Exercise requirements »
[1] In the forum thread on hunt test entries, rewrite everything from "First: clubs." down to "do this nowadays.", changing each "dues" to "fees".
[2] Answer these questions from the forum thread on hunt test entries:
(a) How many hours long should workers' shifts be, according to the proposal about clubs?
(b) The amateur set aside is required for tests that AKC approved after what date?
(c) How many seconds does the poster's computer take to refresh with a fresh screen?

More options would equal better opportunities for all.

First: clubs.

1. Give club members an option to pay more in dues to trade in money for hours working at tests. If your club's annual dues are $35, give people an option to belong for annual dues of twice that, or three times that or whatever works for you. Lots of clubs do this nowadays.

2. Not everyone can work a test. In my best hunting days, shooting I would have given you 1 in 3 no birds. Now in old age, I would be even more disastrous.  Sure, I could marshall, or load wingers, or plant blinds. But don't make people do it for 8 hours a day. Give workers shifts of 4 hours and 4 hours ONLY. That way a club member could enter a dog (s) at a test, work 4 hours on Saturday and 4 hours on Sunday, but still have time to run and take care of their own dogs.


----------



## Don Smith (Mar 23, 2004)

drunkenpoacher said:


> I did not expect that the rule would help. How is it making things worse?


When I said that the am set aside exacerbates the problem I meant only that more slots are taken before some can enter; nothing more. It's not a judgment. But, it one can't enter under the am set aside, fewer slots are available. BTW - I've seen as many as 6 am set aside slots going to the same person.

Perhaps the worker codes, when given to friends, etc. is a bigger problem. As I said in my first post, in one upcoming test, 26 worker codes were given away and and at least 4 got two codes and 1 got three.


----------



## Don Smith (Mar 23, 2004)

Wayne Nutt said:


> Is the am set aside mandatory? I don't think so.


Yes it is. Required for all tests approved by AKC after April 1, 2021. Here's the AKC notice - https://s3.amazonaws.com/cdn-origin...1/RHT-Reduction-of-Mileage.Amat-Set-Aside.pdf



Wayne Nutt said:


> The reason some pros are able to enter multiple dogs is internet speed. For instance my internet speed is pretty slow compared to the speed when I visit Best Buy and upload a video.
> Also if you save all you information on Google the entering process goes much quicker.
> Recently my son, for the first time ever, successfully entered his dog in a master test. He is not particularly computer wise but followed the instructions I gave him.


I think it's more than internet speed. I use Google and all of my information automatically populates. That's how I was able to get to the third screen last Wednesday in less than 20 seconds, when I saw I'd be 22 on the waitlist if I completed the entry. It takes my computer 7 seconds to refresh with a fresh screen so I can enter when I refresh at exactly 7 PM Central. I just timed it with the stopwatch on my iPhone to verify how long it takes. From that point, when I click submit to get to the next screen, it instantaneously goes to the next screen. I takes a couple of seconds after the first screen (list of dogs) to scroll down to the submit button. From that point, everything automatically populates. I fail to see how anyone can go faster unless they're using a robot.

I've thought that an untitled dog set aside would be a solution. Perhaps it would but perhaps it would create more problems. Perhaps Eric's idea of EE only permitting someone to enter one dog every thirty seconds would be a better solution. Regardless, in my opinion, a solution is needed.

Dataset rows
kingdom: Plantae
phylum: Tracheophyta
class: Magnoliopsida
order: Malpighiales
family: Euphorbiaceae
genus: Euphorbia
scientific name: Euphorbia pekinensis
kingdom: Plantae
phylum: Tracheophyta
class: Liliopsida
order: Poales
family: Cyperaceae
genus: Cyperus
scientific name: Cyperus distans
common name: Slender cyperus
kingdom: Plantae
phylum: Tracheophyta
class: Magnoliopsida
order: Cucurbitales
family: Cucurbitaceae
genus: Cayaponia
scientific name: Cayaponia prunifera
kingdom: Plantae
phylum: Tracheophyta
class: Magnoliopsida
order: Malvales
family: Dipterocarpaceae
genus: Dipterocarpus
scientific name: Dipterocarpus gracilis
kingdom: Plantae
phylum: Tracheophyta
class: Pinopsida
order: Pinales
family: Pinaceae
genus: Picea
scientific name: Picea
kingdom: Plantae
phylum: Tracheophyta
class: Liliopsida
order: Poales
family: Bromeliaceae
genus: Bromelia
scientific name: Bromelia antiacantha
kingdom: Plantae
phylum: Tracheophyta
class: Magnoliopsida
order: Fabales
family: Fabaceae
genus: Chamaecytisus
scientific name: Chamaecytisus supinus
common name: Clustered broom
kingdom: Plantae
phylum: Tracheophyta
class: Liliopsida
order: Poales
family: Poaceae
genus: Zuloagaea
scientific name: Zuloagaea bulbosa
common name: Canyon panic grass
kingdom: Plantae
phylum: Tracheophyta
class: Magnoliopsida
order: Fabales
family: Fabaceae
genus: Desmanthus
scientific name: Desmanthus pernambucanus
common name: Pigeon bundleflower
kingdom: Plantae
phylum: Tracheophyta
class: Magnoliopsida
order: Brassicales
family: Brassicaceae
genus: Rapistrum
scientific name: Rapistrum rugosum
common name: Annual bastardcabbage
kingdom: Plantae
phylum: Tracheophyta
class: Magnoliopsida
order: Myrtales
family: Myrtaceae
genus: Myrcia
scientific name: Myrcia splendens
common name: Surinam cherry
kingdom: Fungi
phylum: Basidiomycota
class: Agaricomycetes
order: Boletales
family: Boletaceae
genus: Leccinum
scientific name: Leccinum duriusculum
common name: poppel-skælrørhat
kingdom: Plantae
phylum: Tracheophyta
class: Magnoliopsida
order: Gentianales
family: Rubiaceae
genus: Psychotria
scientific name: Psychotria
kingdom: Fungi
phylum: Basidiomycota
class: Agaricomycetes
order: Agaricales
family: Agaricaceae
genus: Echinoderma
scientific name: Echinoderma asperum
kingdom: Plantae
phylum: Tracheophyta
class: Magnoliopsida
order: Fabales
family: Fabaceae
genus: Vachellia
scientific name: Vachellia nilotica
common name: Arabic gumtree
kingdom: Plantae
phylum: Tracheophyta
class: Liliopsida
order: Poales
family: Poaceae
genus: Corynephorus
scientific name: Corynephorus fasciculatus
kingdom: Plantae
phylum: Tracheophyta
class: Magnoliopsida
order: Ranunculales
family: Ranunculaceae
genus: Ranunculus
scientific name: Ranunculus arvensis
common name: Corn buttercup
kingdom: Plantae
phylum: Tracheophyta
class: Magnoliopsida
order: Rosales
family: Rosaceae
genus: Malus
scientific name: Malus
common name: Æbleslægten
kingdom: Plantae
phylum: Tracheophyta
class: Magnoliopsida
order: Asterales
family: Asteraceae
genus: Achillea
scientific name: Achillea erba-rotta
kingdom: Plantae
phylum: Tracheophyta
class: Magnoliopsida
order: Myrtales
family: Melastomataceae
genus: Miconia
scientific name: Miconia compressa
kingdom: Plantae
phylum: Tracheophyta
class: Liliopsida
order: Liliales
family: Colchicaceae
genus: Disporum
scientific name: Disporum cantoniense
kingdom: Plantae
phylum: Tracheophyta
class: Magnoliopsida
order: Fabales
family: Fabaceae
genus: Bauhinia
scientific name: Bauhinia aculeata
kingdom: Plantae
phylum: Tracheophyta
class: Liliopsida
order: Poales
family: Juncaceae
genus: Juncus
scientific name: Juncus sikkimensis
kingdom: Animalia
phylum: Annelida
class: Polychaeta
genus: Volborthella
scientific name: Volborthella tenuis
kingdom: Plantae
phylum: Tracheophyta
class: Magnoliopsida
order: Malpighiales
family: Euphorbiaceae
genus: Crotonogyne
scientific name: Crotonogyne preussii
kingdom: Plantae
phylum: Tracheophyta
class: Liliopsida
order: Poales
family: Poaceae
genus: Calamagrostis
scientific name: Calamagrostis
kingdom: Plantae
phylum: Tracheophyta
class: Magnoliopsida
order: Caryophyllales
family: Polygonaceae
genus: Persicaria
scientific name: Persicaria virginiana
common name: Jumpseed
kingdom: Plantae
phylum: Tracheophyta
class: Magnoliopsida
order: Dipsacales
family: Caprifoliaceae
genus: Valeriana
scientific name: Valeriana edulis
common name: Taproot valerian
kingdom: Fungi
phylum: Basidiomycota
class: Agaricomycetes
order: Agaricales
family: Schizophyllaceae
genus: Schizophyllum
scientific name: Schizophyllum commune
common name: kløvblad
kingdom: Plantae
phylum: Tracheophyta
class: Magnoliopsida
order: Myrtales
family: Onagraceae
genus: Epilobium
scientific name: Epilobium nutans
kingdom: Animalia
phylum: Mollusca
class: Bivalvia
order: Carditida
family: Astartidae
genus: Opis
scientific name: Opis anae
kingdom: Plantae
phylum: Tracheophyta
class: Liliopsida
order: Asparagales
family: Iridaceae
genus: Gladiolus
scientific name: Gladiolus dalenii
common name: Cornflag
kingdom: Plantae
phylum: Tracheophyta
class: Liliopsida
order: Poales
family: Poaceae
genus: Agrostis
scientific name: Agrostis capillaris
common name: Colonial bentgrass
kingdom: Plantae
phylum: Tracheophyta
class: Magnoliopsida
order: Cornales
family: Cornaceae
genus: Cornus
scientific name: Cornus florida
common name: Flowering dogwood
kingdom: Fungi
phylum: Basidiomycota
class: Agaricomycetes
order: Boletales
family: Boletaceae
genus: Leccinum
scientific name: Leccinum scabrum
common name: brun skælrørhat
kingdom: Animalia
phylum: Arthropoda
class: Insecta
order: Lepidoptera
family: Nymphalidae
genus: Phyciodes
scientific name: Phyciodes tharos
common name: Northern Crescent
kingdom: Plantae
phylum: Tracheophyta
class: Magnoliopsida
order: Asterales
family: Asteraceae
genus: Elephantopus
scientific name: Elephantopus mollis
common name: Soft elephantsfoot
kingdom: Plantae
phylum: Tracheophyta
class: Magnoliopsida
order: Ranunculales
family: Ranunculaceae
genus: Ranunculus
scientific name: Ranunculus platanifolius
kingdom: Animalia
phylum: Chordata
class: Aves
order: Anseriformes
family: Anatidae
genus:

Task solutions »
[1]
First: clubs.

1. Give club members an option to pay more in fees to trade in money for hours working at tests. If your club's annual fees are $35, give people an option to belong for annual fees of twice that, or three times that or whatever works for you. Lots of clubs do this nowadays.

[2]
(a) 4 hours, and 4 hours only.
(b) April 1, 2021.
(c) 7 seconds.